Phonological Awareness - Stage 4 (3 years - 5 years)
Speaking and listening - continued
As your child interacts more with the world and those around them so their language and communications skills increase and the “Why?” stage is upon you. Yes! It can drive you insane at times but their brains are like a sponge, absorbing all sorts of information.
It is at this stage that your child can easily misunderstand your explanations and develop misconceptions as they try to find reasons and meanings for themselves. So it can be useful to talk through some things again later, to check what they have understood or think about something. A good way of doing this is to ask them to tell someone else who was not there, perhaps Dad or an older brother/sister for instance. This way you can help them to develop a better understanding of the meaning of the word or concept. You can also broaden their experiences, on which to draw understanding, by setting up play scenarios or other activities.

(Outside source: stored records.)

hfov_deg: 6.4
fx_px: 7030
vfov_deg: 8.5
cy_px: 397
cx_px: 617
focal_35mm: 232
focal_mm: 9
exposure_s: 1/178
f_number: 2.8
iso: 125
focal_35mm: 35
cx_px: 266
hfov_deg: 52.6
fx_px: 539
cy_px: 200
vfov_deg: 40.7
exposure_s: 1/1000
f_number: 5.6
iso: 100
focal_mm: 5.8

At about 4 years old your child is starting to split words into syllables, this allows them to break down words into manageable sound lengths. A syllable is the largest phonological unit (one or a group of sounds) of a word and is like the rhythmic beat of the word.

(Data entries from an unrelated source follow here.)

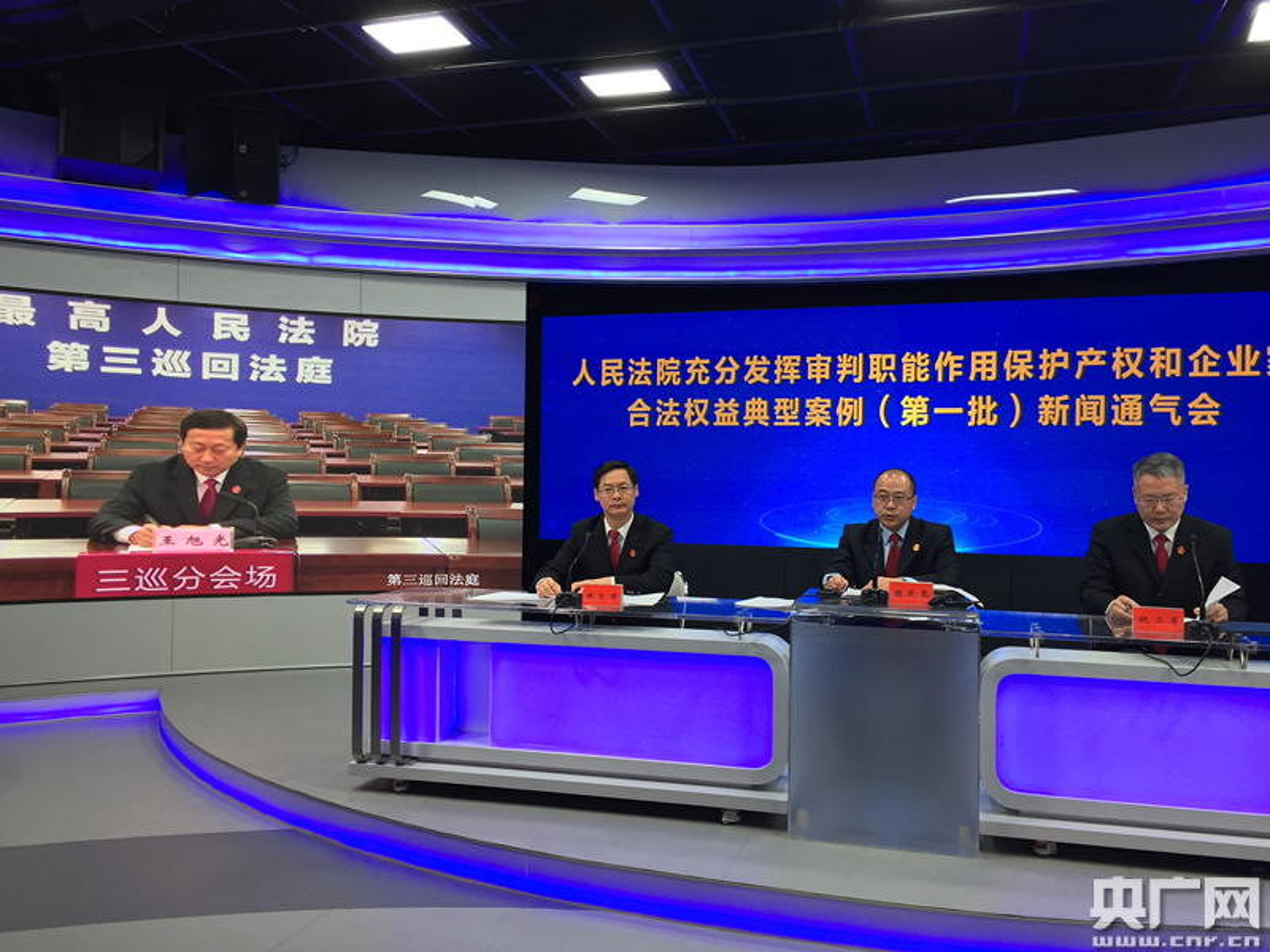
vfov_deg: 48.2
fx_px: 1064
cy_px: 476
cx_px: 635
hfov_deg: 61.7
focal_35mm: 29
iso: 32
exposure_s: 1/50
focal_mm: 4.15
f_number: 2.2
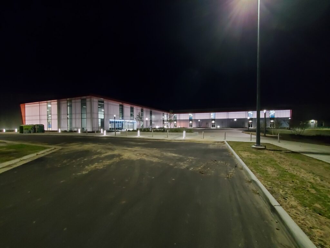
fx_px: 124
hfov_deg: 106.2
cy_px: 124
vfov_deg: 89.9
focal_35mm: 13
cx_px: 165
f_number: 2.2
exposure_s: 1/10
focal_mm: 1.8
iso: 800
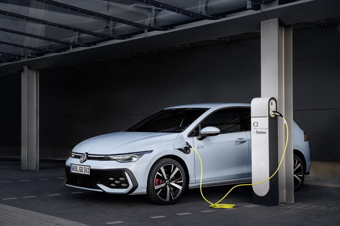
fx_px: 566
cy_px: 113
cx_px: 170
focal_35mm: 60
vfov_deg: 22.6
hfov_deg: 33.4
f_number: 8
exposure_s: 1/80
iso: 200
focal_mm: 60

Your child is starting to refine their sound unit detection skills, moving them on from the previous stage of hearing and detecting articulatory gestures or features in rhymes, to recognising them in syllables. They start to hear these sound units in different parts of a word, not just as the final sound unit of a word.

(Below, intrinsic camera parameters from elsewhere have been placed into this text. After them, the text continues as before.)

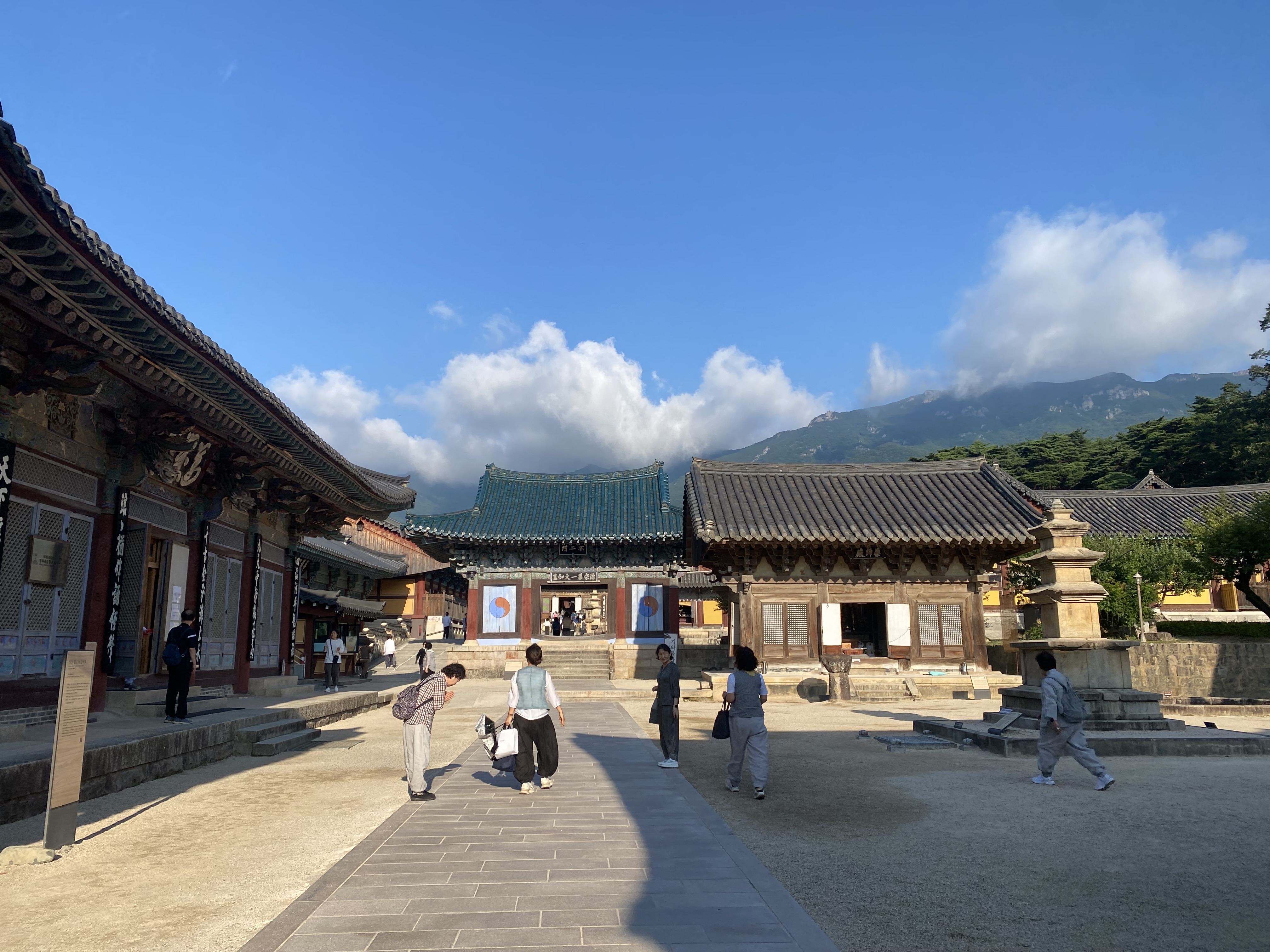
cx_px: 635
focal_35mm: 26
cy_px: 476
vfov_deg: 53.1
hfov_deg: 67.3
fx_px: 954
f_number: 1.8
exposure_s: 1/2222
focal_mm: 4.25
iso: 32
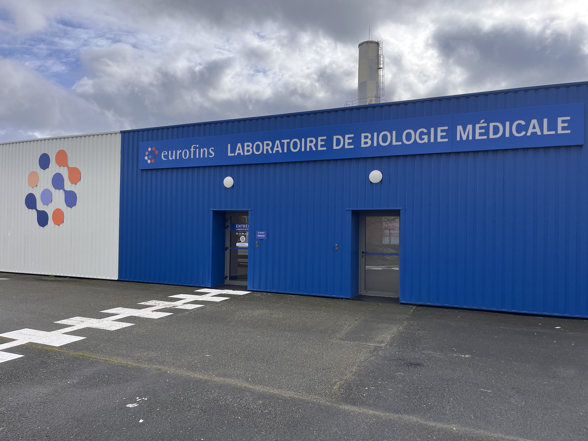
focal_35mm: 26
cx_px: 294
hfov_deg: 67.3
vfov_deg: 53.1
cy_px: 220
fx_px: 442
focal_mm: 5.1
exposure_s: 1/2755
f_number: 1.6
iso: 50
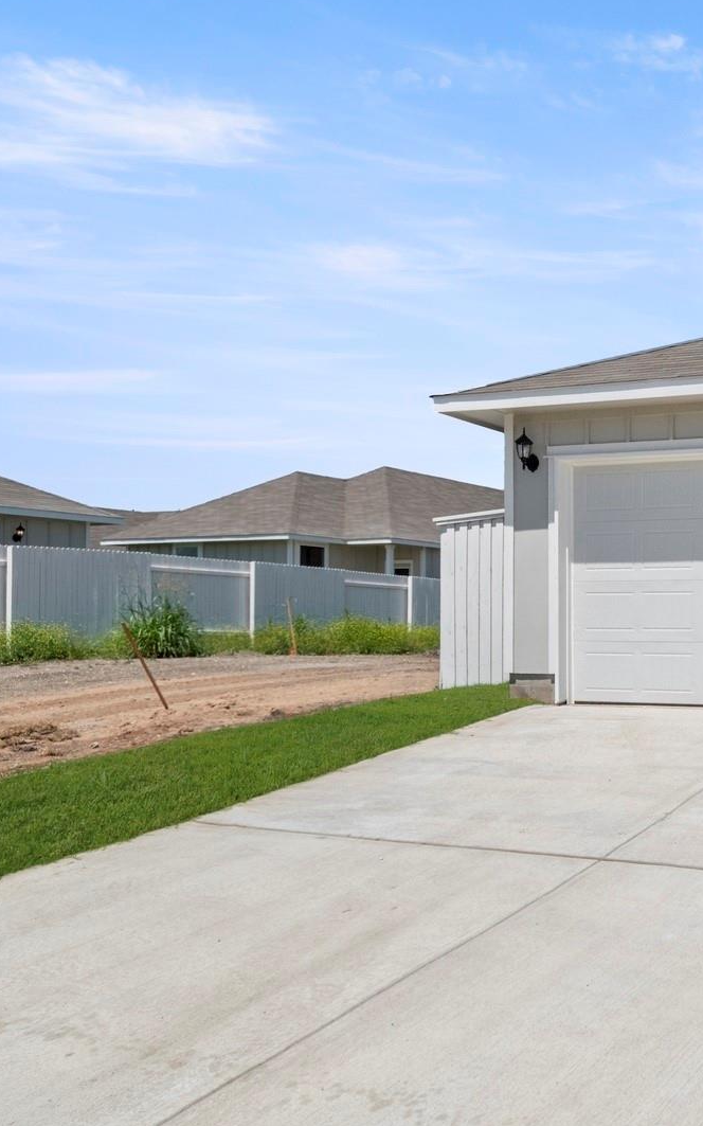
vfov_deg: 36.3
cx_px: 819
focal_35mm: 56
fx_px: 1717
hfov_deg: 21.6
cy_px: 558
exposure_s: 1/1000
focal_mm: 24
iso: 400
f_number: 8
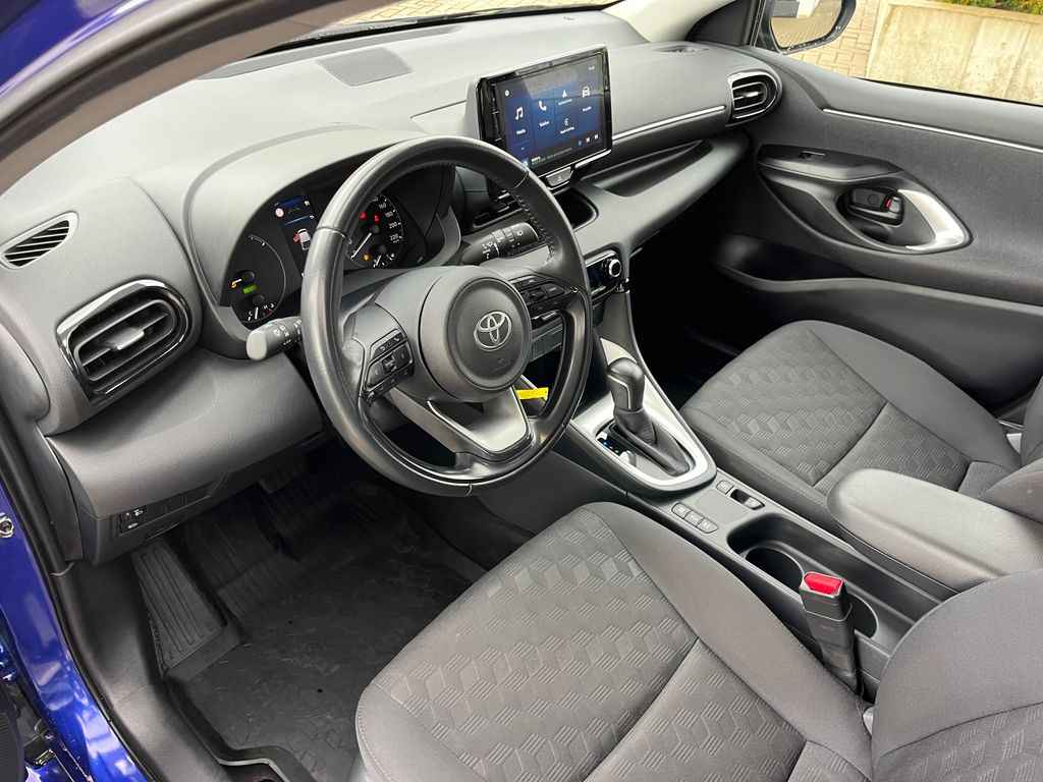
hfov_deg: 67.3
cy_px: 391
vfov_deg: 53.1
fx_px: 783
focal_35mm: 26
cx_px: 522
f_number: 1.6
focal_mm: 5.1
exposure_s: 1/83
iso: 125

Spoken syllables are organised around the vowel sounds, making counting them easy, as the jaw drops when the vowel sound is spoken in the syllable. Try placing your hand under your jaw with your mouth closed before you say a word. Start with ‘cat’; you will notice the jaw drops once, this is because it is a one syllable (monosyllabic) word. Now try the same thing with the word ‘sunset’; your jaw drops twice as this is a two syllable (disyllabic) word, then try saying ‘important’; your jaw drops three times as this is a three syllable word (trisyllabic). Words that have more than three syllables such as hippopotamus are called polysyllabic words.
Each oral syllable has one vowel sound which can be on its own; be set between consonants or have a consonant(s) before or after it. For example:
cat has one syllable - fairy has two syllables - hippopotamus has five syllables
Most children will find it easier to identify syllables in compound words to start with. A compound word is formed by two words (root words) put together such as: sunset, hotdog, snowman and postman. They find it easier because the jaw tends to drop quite distinctly as we say the vowel sound in each of the root words and the slow speed at which we tend to say the word.
Children love to clap out the number of syllables in a word. It is important to say the word at a normal speed rather than really slowly as this can distort the word and make it difficult to hear the syllables. To start with your child does not need to be able to count the number of syllables in a word but just be able to recognise them by clapping, stamping or jumping for each syllable of a word. It is thought only about 50% of children can count out the syllables by the age of 4, so you can do the counting for them.
Being able to instinctively break down words into their syllables is the next step in breaking them into smaller logical sound chunks and an important skill set needed later on when your child is developing their reading and spelling strategies.
How we identify syllables in speech is slightly different from how we use syllables to de-code for reading and as a spelling strategy, but we need to talk and hear it first before moving to the written form.